It is sort of pointless to judge any country and its history through a) the lens of history books and b) with our modern set of morals and views.
A lot of atrocities and inacceptable situations of the past centuries began as being perfectly acceptable during their time, and due to various reasons became to be considered horrible, and subsequently were fought against, abolished, or ... well, lamented at least.
I think a lot of us, myself included, during the late 90s really had this idea of the western world having gone above a certain kind of behaviour as political and military entities. I actually did believe in stuff like the geneva conventions to have influence. When I started to serve in the german army, a lot of those views were challenged, and mere weeks later after the start of my service, 9/11 happened and from then on, it kinda went downward. Or did it? Nowadays, I simply think the curtain of illusion we had about ourselves got ripped, which happens now and then in history.
Several decades of relative peace and stability, the increasingly manipulative media coverage of events in the US media certainly not helping things either, made a lot of us believe in a world that really isnt there, at least not yet.

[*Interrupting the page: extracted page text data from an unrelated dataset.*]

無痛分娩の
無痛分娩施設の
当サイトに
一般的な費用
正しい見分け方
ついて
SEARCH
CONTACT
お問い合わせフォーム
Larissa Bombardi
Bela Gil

See, the USA probably never were above torture. But for 20, 30 years, it had not officially happened, so people assumed it was gone, because it doesnt fit into the morals and values of our current society.
Politicians, the military, secret agencies or whoever else knew about it were wise to shut up, and really, who wanted to know anyways? Amnesty International?

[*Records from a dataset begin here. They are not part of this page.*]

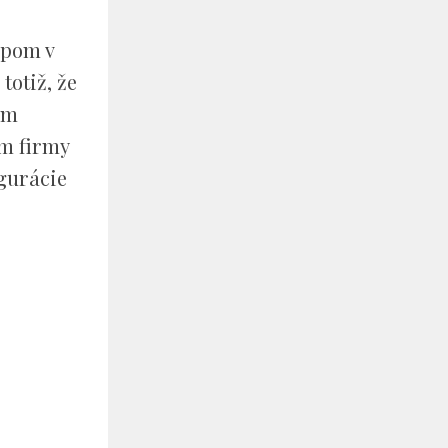
upom v
totiž, že
om
om firmy
igurácie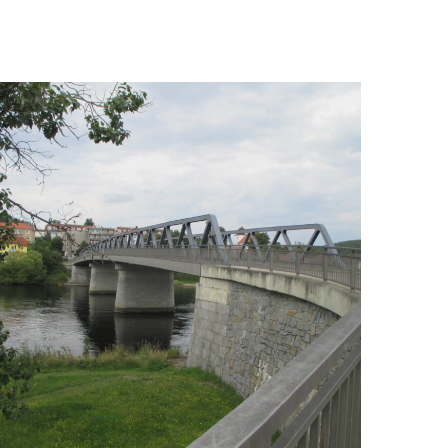
II/102 Kamýk nad
Vltavou
AWARDED PROJECTS
/
ROAD BRIDGES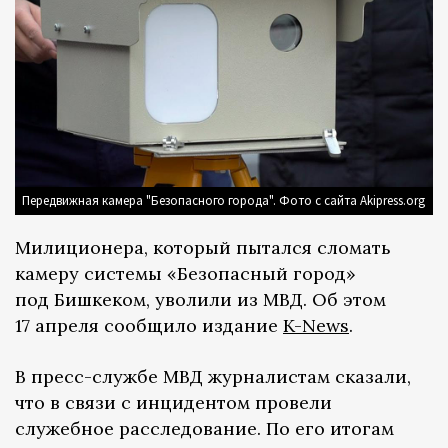
Передвижная камера "Безопасного города". Фото с сайта Akipress.org
Милиционера, который пытался сломать
камеру системы «Безопасный город»
под Бишкеком, уволили из МВД. Об этом
17 апреля сообщило издание
K-News
.
В пресс-службе МВД журналистам сказали,
что в связи с инцидентом провели
служебное расследование. По его итогам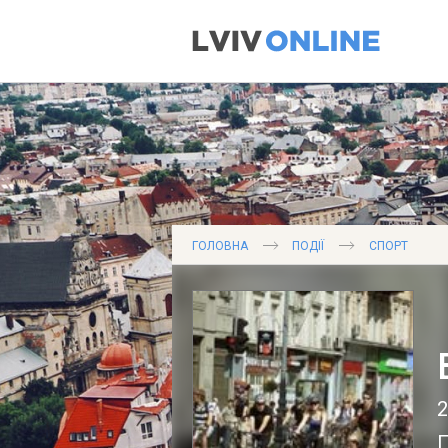
ГОЛОВНА
ПОДІЇ
СПОРТ
2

The german military taught me, quite early, they never intend to play by the rules if certain things happen, among them an attack on german territory. At the time, I kinda thought this was a bit megalomaniac, and that we wouldnt get away with breaking almost all the rules in the book.
After the wars in Afghanistan and especially Iraq, its now clear to me that at least those officers who taught me back then knew more about reality than I did. The USA got away with it, germany would too, and those not blinded by a curtain of nice, tidy, clean values and treaties know that, and have known it all along.
The USA arent alone in that. You guys may have been showing off with the moral higher ground a bit more, you may claim the more epic rhethoric or more "just causes", but thats more a matter of different political style and patriotism than anything else.
The USA was just the first to have reason to break the curtain of civility of the western nations to this degree. Its by no means the only nation which, given comparable reason, would do so, though.